**TEXT EXTRACT:**
● ● ● ●
Improve performance of lowered chlo.pow with integers

The new lowering takes 6 iterations of a loop always rather than iterating the exponent's number of times. PiperOrigin-RevId: 355131133
2021-02-02 03:27:38 -08:00 · 2021-02-02 03:27:38 -08:00 · ae722a883f
parent 0458ae9a22
commit ae722a883f
2 changed files with 62 additions and 40 deletions
--- a/include/mlir-hlo/Dialect/mhlo/transforms/map_lmhlo_to_scalar_op.h
+++ b/include/mlir-hlo/Dialect/mhlo/transforms/map_lmhlo_to_scalar_op.h
@ -27,6 +27,7 @@ limitations under the License.
 #include "mlir/Dialect/SCF/SCF.h"
 #include "mlir/Dialect/StandardOps/IR/Ops.h"
 #include "mlir/IR/BuiltinTypes.h"
+#include "mlir/IR/ImplicitLocOpBuilder.h"
 #include "mlir/IR/TypeUtilities.h"

 namespace mlir {
@ -588,6 +589,7 @@ inline Value MapLhloOpToStdScalarOp<lmhlo::PowOp>(Location loc,
                                                  ArrayRef<Value> args,
                                                  OpBuilder* b) {
  lmhlo::PowOp::Adaptor adaptor(args);
+  auto lb = ImplicitLocOpBuilder(loc, *b);
  // Floating point can use std::powf
  auto result_type = result_types.front();
  if (result_type.isa<::mlir::FloatType>())
● ● ● ●
**INFORMATION SHOWN:**

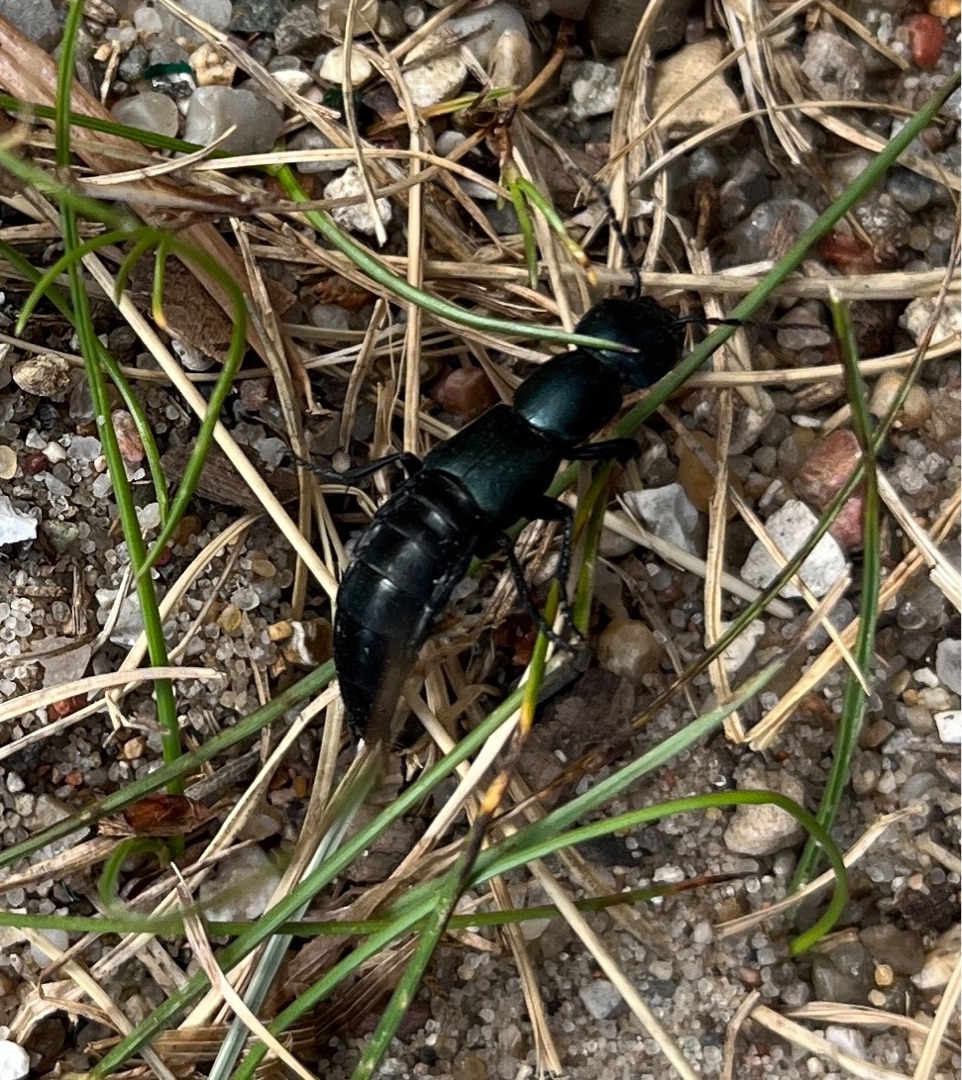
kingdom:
● ● ● ●
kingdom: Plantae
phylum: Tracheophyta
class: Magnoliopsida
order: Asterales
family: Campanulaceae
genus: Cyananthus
● ● ● ●
**REQUIRED WORK:**
A. Answer these questions about the chlo.pow commit, one line each:
(i) How many loop iterations does the new lowering always take?
(ii) Which header does the change newly include?
(iii) How many additions and deletions does the commit make?
B. Translate this sentence from the chlo.pow commit into German: "The new lowering takes 6 iterations of a loop always rather than iterating the exponent's number of times."
C. Proceed with the chlo.pow commit diff, starting right after its final line.

**RESPONSE LIST:**
A.
(i) 6
(ii) "mlir/IR/ImplicitLocOpBuilder.h"
(iii) 62 additions and 40 deletions

B. Das neue Lowering durchläuft immer 6 Iterationen einer Schleife, anstatt so oft zu iterieren, wie der Exponent angibt.

C.
@ -597,53 +599,66 @@ inline Value MapLhloOpToStdScalarOp<lmhlo::PowOp>(Location loc,
  assert(result_type.isa<::mlir::IntegerType>() &&
         "only float and integer `pow` is supported right now");

-  // There is no powi, so lower to a simple product.
-  Value neg_one =
-      b->create<ConstantOp>(loc, b->getIntegerAttr(result_type, -1));
-  Value zero = b->create<ConstantOp>(loc, b->getIntegerAttr(result_type, 0));
-  Value one = b->create<ConstantOp>(loc, b->getIntegerAttr(result_type, 1));
-  Value two = b->create<ConstantOp>(loc, b->getIntegerAttr(result_type, 2));
+  // Exponentiation by squaring:
+  // https://en.wikipedia.org/wiki/Exponentiation_by_squaring;
+  Value neg_one = lb.create<ConstantOp>(lb.getIntegerAttr(result_type, -1));
+  Value zero = lb.create<ConstantOp>(lb.getIntegerAttr(result_type, 0));
+  Value one = lb.create<ConstantOp>(lb.getIntegerAttr(result_type, 1));
+  Value two = lb.create<ConstantOp>(lb.getIntegerAttr(result_type, 2));
+  Value step = lb.create<ConstantIndexOp>(1);
+  Value lowerBound = lb.create<ConstantIndexOp>(0);
+  // Everything else would overflow for any exponent > 1, as 2^64
+  // is the larget possible exponent for a 64-bit integer, and
+  // that's 1 << 6.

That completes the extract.